| TASK PROMPT |
Reproduce the passage on stereotyping Native Americans as casino owners verbatim, from its header through its final sentence.

| PROVIDED PASSAGE |

..............................

Race

Stop Stereotyping Native American as “Casino Owners”

It is a sad truth that misconceptions become blindfolds to the public. They blind the majority from perceiving the reality of a situation. Unfortunately, this is the reason why the majority of Americans are ignorant of the state of poverty in which Native American Indian reservations find themselves in. Therefore, the stereotype that Native American Indians are wealthy because they are “casino owners” does not help their situation but rather makes it worse.  Many people can easily make jokes of ethnic groups based on stereotypes that can serve to amuse or offend but these people do not realize the true negative force behind those “jokes”.

Native American Indians are among the poorest groups in the United States. Some tribes do indeed own casinos but others depend on tourist spots for employment. Their vulnerability lies on the constant seeking approval from the federal government and if approval is gained, then comes a long process of bureaucratic regulation that could possibly take years to implement. An easier way to understand it is the federal government is the legal guardian (mom/dad) of the Native American reservations (the minor/child). Unlike states, where the federal government has to try to be in sync with state governments. As a kid, you don’t have much of a say compared to your parents. So you can imagine how hard it is for Native American Indian reservations to step out of poverty.

Another difficulty for them is that they cannot start businesses so easily like state residents. Since they “technically” do not own the reservation land, “they cannot mortgage their assets for loans like other Americans.” You would think that with a valuable natural source, they would be capable of surpassing poverty but the reality is it is not possible. Those resources would accumulate to a “dead capital”. This leaves them unable to grow their communities.

..............................

| GIVEN INFORMATION |

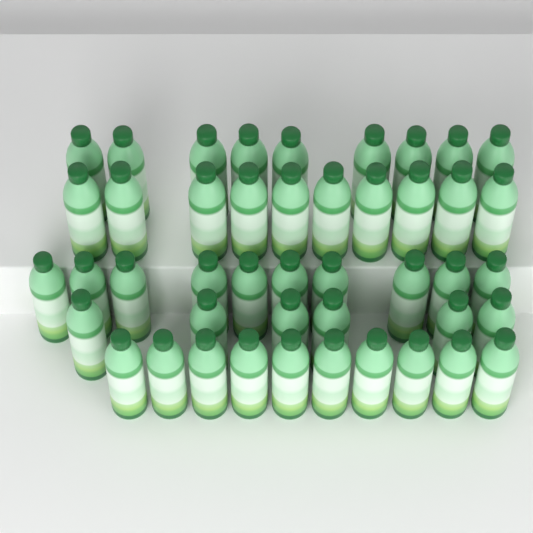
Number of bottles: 45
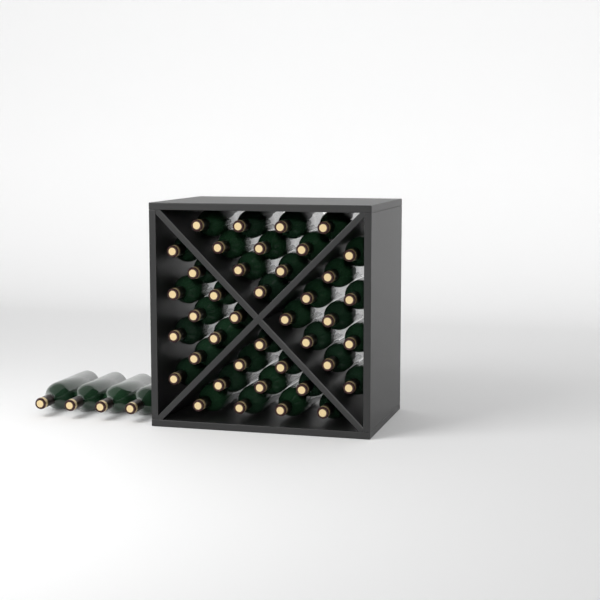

..............................

| COMPLETED TASK |
Race

Stop Stereotyping Native American as “Casino Owners”

It is a sad truth that misconceptions become blindfolds to the public. They blind the majority from perceiving the reality of a situation. Unfortunately, this is the reason why the majority of Americans are ignorant of the state of poverty in which Native American Indian reservations find themselves in. Therefore, the stereotype that Native American Indians are wealthy because they are “casino owners” does not help their situation but rather makes it worse.  Many people can easily make jokes of ethnic groups based on stereotypes that can serve to amuse or offend but these people do not realize the true negative force behind those “jokes”.

Native American Indians are among the poorest groups in the United States. Some tribes do indeed own casinos but others depend on tourist spots for employment. Their vulnerability lies on the constant seeking approval from the federal government and if approval is gained, then comes a long process of bureaucratic regulation that could possibly take years to implement. An easier way to understand it is the federal government is the legal guardian (mom/dad) of the Native American reservations (the minor/child). Unlike states, where the federal government has to try to be in sync with state governments. As a kid, you don’t have much of a say compared to your parents. So you can imagine how hard it is for Native American Indian reservations to step out of poverty.

Another difficulty for them is that they cannot start businesses so easily like state residents. Since they “technically” do not own the reservation land, “they cannot mortgage their assets for loans like other Americans.” You would think that with a valuable natural source, they would be capable of surpassing poverty but the reality is it is not possible. Those resources would accumulate to a “dead capital”. This leaves them unable to grow their communities.